La scission partielle fait figure de nébuleuse dans le paysage juridique français.A la différence de la scission, cette forme de restructuration n’est pas, en tant que telle, prévue par le Code de commerce.
Par Christophe Lefaillet, avocat associé en corporate/fusions & acquisitions et en fiscalité (droits d’enregistrement et ISF). Il intervient particulièrement dans les opérations de fusion-acquisition du secteur immobilier. christophe.lefaillet@cms-bfl.com
et Philippe Gosset, avocat en fiscalité. Il intervient tant en matière de fiscalité des transactions et private equity que dans le domaine de la fiscalité des particuliers, actionnaires et dirigeants.
Elle se retrouve en revanche dans le droit communautaire et la neutralité fiscale qu’impose la directive du 19 octobre 20091 est assurée par les règles de droit français.
Cette reconnaissance partielle explique probablement l’usage assez peu fréquent de ce type d’opération dans la vie des affaires. La scission partielle apparaît pourtant être une opération intéressante, pour autant que ses difficultés d’application soient en pratique surmontées.
Une opération juridique d’«apport-attribution»
La notion de scission partielle n’ayant pas été intégrée en droit français, celle-ci est donc réalisée par le recours à deux opérations distinctes :
– un apport partiel d’actifs tout d’abord, soumis ou non au régime juridique des scissions et rémunéré par des titres de la société bénéficiaire de l’apport ;
– suivi ensuite de l’attribution de ces titres aux associés de la société apporteuse.
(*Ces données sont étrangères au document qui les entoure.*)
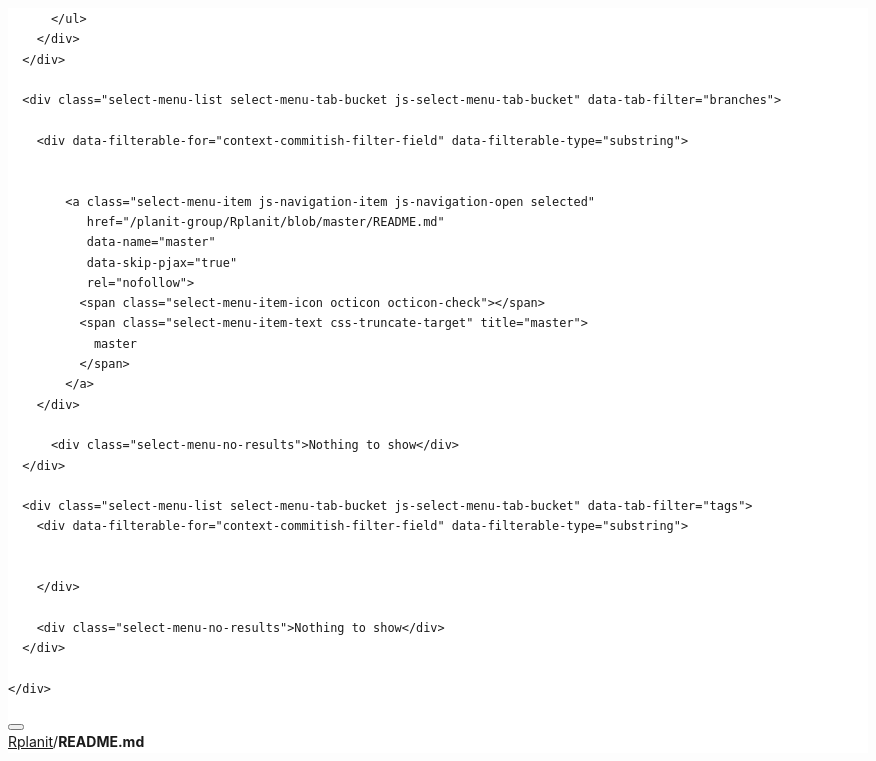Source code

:           </ul>
        </div>
      </div>

      <div class="select-menu-list select-menu-tab-bucket js-select-menu-tab-bucket" data-tab-filter="branches">

        <div data-filterable-for="context-commitish-filter-field" data-filterable-type="substring">


            <a class="select-menu-item js-navigation-item js-navigation-open selected"
               href="/planit-group/Rplanit/blob/master/README.md"
               data-name="master"
               data-skip-pjax="true"
               rel="nofollow">
              <span class="select-menu-item-icon octicon octicon-check"></span>
              <span class="select-menu-item-text css-truncate-target" title="master">
                master
              </span>
            </a>
        </div>

          <div class="select-menu-no-results">Nothing to show</div>
      </div>

      <div class="select-menu-list select-menu-tab-bucket js-select-menu-tab-bucket" data-tab-filter="tags">
        <div data-filterable-for="context-commitish-filter-field" data-filterable-type="substring">


        </div>

        <div class="select-menu-no-results">Nothing to show</div>
      </div>

    </div>
  </div>
</div>

  <div class="btn-group right">
    <a href="/planit-group/Rplanit/find/master"
          class="js-show-file-finder btn btn-sm empty-icon tooltipped tooltipped-s"
          data-pjax
          data-hotkey="t"
          aria-label="Quickly jump between files">
      <span class="octicon octicon-list-unordered"></span>
    </a>
    <button aria-label="Copy file path to clipboard" class="js-zeroclipboard btn btn-sm zeroclipboard-button" data-copied-hint="Copied!" type="button"><span class="octicon octicon-clippy"></span></button>
  </div>

  <div class="breadcrumb js-zeroclipboard-target">
    <span class='repo-root js-repo-root'><span itemscope="" itemtype="http://data-vocabulary.org/Breadcrumb"><a href="/planit-group/Rplanit" class="" data-branch="master" data-direction="back" data-pjax="true" itemscope="url"><span itemprop="title">Rplanit</span></a></span></span><span class="separator">/</span><strong class="final-path">README.md</strong>
  </div>
</div>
Cette opération d’«apport-attribution» se distingue donc de la scission dans la mesure où la société apporteuse ne disparaît pas. Ce type d’opération permet ainsi de «scinder» économiquement des sociétés dont la dissolution est en pratique peu envisageable, en raison par exemple de la difficulté à transmettre certains contrats conclus intuitu personæ.
Si l’opération d’apport n’emporte pas de difficultés juridiques spécifiques, l’attribution des titres aux associés de la société apporteuse est en revanche plus problématique. Faute de texte spécifique, la répartition des titres s’analyse comme une distribution d’actifs, qui peut être opérée par voie de réduction de capital ou de distribution de bénéfices.
L’opération de réduction de capital ouvre aux créanciers de la société apporteuse un droit d’opposition de 20 jours, en sus du délai d’opposition de 30 jours qui court dans le cadre de l’apport soumis au régime des scissions, soit un délai d’opposition minimum de 50 jours. Ce délai étant suspensif, il peut constituer un obstacle à la réalisation de l’opération.
Lorsque la répartition est en revanche imputée sur un compte de bénéfices distribuables (réserves, primes), l’opération peut être décidée sous la seule condition de réunir une assemblée générale ordinaire d’actionnaires de la société apporteuse, ce qui présente un avantage pratique non négligeable.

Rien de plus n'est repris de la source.